SISC's development progresses in two directions, to improve the core interpreter to be simpler, more elegant, and more efficient; and to add necessary functionality through extensions that do not complicate the core.

SISC as a project began as the successor to the Lightweight Interpreter of Scheme Code (LISC). LISC was a small, stack-based almost R4RS compliant Scheme. SISC was born out of the desire to create an interpreter that was of a similar footprint to LISC, but which executed Scheme code much faster, complied fully to the R5RS standard, and which wasn't limited by the stack-based model. SISC met these goals very quickly, and has since progressed in active development to be a competitive Scheme system. As a successor to LISC the interpreter was named the Second Interpreter of Scheme Code.

Features

  • Full R5RS compliance

  • Efficient number tower, with support for integers, floating-point numbers, rationals, and complex numbers of arbitrary precision

  • Lightweight Scheme engine, implementing all R5RS functionality in approximately 10,000 lines of native code plus approximately 5,000 lines of Scheme code.

  • Flexible runtime extensibility through a scopeable module system, which may add arbitrary bindings and new first-class types.

About this document

This document explains the SISC Scheme system. It assumes knowledge of the Scheme language. As such, when discussing the Scheme language, we will focus primarily on differences between the Scheme standard and the language implemented by SISC.

Secondly, SISC implements the R5RS standard. As such, any code written to that standard should run without reading any further.

About procedure documentation

Throughout this document, procedures will be defined using the following syntax:

procedure: (function-name required-argument [optional-argument] [rest-argument] ...) => return value

Description of the procedure's semantics.

A procedure is any function that takes zero or more arguments and returns a value.

parameter: (parameter-name [new-parameter-value])

Description of the parameter.

A Parameter is a special function that is used to store a value in the dynamic-environment. When given no arguments, a parameter will return its current value. When provided an argument, the value of the parameter is set to the value of that argument.

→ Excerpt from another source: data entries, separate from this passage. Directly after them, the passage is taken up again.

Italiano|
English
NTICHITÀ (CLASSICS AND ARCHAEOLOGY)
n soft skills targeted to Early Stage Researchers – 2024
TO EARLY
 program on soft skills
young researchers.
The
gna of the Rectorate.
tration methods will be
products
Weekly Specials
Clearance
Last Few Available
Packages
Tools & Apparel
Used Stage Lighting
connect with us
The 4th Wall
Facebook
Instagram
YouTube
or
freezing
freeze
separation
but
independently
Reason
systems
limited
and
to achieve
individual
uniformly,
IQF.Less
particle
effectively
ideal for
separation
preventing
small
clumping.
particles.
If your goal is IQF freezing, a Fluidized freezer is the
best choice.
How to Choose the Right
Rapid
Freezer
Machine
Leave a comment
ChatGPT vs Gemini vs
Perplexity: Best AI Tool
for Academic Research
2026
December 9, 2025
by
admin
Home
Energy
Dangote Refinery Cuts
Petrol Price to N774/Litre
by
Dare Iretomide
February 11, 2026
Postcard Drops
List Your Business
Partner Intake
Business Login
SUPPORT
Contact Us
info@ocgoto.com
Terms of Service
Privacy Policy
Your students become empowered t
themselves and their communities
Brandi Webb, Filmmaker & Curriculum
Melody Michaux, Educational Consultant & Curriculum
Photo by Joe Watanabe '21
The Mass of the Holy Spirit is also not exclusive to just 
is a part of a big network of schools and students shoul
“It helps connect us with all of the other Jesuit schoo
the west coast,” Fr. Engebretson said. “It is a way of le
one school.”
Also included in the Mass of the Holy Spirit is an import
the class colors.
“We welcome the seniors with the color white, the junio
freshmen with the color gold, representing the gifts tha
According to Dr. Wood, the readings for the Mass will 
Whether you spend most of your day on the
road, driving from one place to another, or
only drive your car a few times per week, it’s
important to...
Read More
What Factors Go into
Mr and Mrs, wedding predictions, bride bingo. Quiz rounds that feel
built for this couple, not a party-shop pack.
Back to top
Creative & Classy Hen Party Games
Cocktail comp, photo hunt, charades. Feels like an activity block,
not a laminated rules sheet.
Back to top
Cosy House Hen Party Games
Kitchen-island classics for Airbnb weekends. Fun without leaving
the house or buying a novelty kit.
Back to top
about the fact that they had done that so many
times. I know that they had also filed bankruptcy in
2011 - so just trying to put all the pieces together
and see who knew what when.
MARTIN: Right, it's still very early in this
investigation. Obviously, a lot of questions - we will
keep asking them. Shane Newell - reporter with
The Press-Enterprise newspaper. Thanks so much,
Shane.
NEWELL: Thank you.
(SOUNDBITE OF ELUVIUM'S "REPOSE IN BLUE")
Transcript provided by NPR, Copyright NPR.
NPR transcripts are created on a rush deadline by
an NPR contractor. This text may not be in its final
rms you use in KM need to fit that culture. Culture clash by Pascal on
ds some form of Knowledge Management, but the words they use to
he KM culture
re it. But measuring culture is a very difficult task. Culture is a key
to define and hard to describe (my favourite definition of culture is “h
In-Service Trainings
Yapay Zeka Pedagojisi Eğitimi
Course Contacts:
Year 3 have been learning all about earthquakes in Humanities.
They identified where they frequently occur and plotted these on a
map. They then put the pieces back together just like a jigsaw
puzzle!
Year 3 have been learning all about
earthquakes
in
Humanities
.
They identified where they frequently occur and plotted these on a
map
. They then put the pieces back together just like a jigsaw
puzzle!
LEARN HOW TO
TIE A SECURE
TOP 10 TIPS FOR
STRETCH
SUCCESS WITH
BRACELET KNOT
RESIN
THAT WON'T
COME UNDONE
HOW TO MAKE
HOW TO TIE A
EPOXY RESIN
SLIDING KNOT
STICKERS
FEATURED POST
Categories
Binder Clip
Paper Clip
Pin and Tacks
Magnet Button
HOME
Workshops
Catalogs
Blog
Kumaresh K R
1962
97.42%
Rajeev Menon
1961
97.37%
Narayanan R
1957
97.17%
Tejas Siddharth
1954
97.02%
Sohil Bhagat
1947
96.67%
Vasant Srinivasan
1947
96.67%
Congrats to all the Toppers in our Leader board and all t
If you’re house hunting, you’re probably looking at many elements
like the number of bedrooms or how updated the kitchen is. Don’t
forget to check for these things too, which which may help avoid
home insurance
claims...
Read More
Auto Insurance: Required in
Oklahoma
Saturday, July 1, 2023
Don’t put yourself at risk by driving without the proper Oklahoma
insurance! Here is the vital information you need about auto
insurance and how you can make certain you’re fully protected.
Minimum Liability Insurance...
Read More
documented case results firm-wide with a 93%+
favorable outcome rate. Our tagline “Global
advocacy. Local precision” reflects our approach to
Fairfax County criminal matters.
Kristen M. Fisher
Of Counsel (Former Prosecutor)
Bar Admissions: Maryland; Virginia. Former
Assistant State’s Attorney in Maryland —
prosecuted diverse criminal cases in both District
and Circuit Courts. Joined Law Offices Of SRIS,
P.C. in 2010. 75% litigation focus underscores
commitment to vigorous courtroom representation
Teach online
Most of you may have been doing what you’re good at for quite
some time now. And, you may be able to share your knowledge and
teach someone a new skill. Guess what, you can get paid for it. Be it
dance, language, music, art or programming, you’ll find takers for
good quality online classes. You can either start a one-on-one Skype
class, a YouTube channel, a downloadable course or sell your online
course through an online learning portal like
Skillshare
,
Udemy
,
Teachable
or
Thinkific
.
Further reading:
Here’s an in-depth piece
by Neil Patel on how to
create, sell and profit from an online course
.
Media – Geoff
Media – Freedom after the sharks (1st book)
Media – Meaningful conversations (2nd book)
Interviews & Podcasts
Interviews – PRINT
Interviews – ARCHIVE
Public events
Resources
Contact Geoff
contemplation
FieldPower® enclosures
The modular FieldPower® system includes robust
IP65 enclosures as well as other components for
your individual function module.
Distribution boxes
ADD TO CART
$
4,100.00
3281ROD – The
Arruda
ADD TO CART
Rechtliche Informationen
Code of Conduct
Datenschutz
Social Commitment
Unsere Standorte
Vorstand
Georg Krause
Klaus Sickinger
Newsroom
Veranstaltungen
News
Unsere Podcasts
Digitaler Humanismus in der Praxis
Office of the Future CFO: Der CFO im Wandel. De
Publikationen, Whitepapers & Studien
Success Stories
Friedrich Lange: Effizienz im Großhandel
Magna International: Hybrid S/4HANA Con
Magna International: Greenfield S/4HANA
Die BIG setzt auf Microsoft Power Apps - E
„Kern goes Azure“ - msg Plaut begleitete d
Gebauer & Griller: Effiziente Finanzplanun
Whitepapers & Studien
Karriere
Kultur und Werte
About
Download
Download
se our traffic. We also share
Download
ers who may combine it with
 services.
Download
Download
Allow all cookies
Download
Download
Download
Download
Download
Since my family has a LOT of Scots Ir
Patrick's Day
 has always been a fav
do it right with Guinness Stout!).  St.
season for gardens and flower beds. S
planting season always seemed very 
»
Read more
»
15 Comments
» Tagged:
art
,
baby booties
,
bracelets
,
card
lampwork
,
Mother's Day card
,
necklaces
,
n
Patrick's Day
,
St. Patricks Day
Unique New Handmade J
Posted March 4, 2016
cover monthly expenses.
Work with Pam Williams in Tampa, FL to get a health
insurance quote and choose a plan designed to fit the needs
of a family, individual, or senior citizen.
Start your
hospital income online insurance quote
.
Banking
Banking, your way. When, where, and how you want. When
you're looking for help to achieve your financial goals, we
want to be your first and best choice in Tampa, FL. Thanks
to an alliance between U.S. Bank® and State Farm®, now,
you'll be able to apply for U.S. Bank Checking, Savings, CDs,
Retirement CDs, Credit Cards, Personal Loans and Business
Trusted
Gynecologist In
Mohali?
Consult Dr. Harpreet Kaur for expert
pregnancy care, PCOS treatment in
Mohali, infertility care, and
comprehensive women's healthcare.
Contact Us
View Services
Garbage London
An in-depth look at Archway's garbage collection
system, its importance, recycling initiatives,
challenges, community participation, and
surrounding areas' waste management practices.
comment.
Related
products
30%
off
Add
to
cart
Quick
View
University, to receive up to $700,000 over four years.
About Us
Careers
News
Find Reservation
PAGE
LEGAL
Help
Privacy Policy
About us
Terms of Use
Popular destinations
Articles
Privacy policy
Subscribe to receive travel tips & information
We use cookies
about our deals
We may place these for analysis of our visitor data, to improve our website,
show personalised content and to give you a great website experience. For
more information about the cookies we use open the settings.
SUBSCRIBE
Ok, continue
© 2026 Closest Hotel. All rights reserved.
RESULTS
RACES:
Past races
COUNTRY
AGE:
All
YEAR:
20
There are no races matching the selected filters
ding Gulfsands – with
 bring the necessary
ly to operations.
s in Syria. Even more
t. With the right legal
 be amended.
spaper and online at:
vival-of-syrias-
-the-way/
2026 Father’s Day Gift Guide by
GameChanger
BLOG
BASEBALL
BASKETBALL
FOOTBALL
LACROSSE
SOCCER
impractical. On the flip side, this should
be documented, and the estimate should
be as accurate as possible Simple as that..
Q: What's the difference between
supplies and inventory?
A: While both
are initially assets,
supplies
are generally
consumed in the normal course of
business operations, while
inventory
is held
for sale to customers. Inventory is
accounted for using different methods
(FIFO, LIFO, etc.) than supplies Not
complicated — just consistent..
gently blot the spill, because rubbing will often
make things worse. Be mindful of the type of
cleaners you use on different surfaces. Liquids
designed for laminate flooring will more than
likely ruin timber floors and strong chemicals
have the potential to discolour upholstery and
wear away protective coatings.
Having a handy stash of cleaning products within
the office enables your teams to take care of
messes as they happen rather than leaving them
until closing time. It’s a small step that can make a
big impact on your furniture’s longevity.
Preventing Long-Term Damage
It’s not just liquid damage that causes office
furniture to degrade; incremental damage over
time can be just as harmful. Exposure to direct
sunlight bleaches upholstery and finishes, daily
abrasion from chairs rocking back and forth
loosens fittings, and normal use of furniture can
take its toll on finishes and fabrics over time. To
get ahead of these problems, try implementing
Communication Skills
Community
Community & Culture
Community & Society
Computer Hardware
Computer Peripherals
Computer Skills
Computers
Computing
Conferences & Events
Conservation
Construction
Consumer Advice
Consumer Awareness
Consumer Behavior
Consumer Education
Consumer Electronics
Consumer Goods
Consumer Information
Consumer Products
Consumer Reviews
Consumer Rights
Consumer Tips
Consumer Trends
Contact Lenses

syntax: (syntactic-keyword structure ...)

Description of the syntactic transform.

Syntax refers to a syntactic keyword that when compiled will be transformed into some expression composed only of basic Scheme forms. let, cond, and or are all examples of syntactic forms.

Procedures, parameters, and syntax may take one or more arguments. The name of an argument in a description summarizes the semantics of the expected argument. The type of an argument, when not clear, should be described in the procedure summary paragraph that follows the prototype. If the argument is enclosed in square brackets ([]), that argument is optional, and may be omitted. If an argument is optional and is followed by ellipses (...), then the argument is a rest argument, and may be satisfied by zero or more values.

Finally, some of the functions described in this document are encapsulated in modules (see Chapter 10, Modules and Libraries ). Sections that describe functions in modules will have a requires statement indicating the expression that must be evaluated to make those functions available in the Scheme environment. The requires statement will appear as follows:

Requires: (import module-name)

module-name is will be a name uniquely identifying the name of the module that contains the functions.

Where to obtain this document

This document is produced from DocBook sources and is made available in HTML, Adobe Acrobat (PDF), and PostScript forms. Other formats, and up-to-date versions of this document should be available from the SISC website, http://sisc.sourceforge.net .

The DocBook sources are available from the same site, packaged in the source distribution of SISC, and available from the project's CVS tree. Details for accessing both are linked off the project site.

Starting with SISC version 1.8.4, the HTML render of this manual is included in the full binary distributions of SISC.

Version Applicability

This document describes functionality present in SISC version 1.16.4. Some of the document may apply to previous and future versions. When in doubt, the source of this document can be found in the SISC CVS repository, or in the packaged source distribution that should be available wherever the binary distribution was obtained.



[1] The pronunciation is written as sIsk in the International Phonetic Alphabet. This is similar to the English word 'whisk'.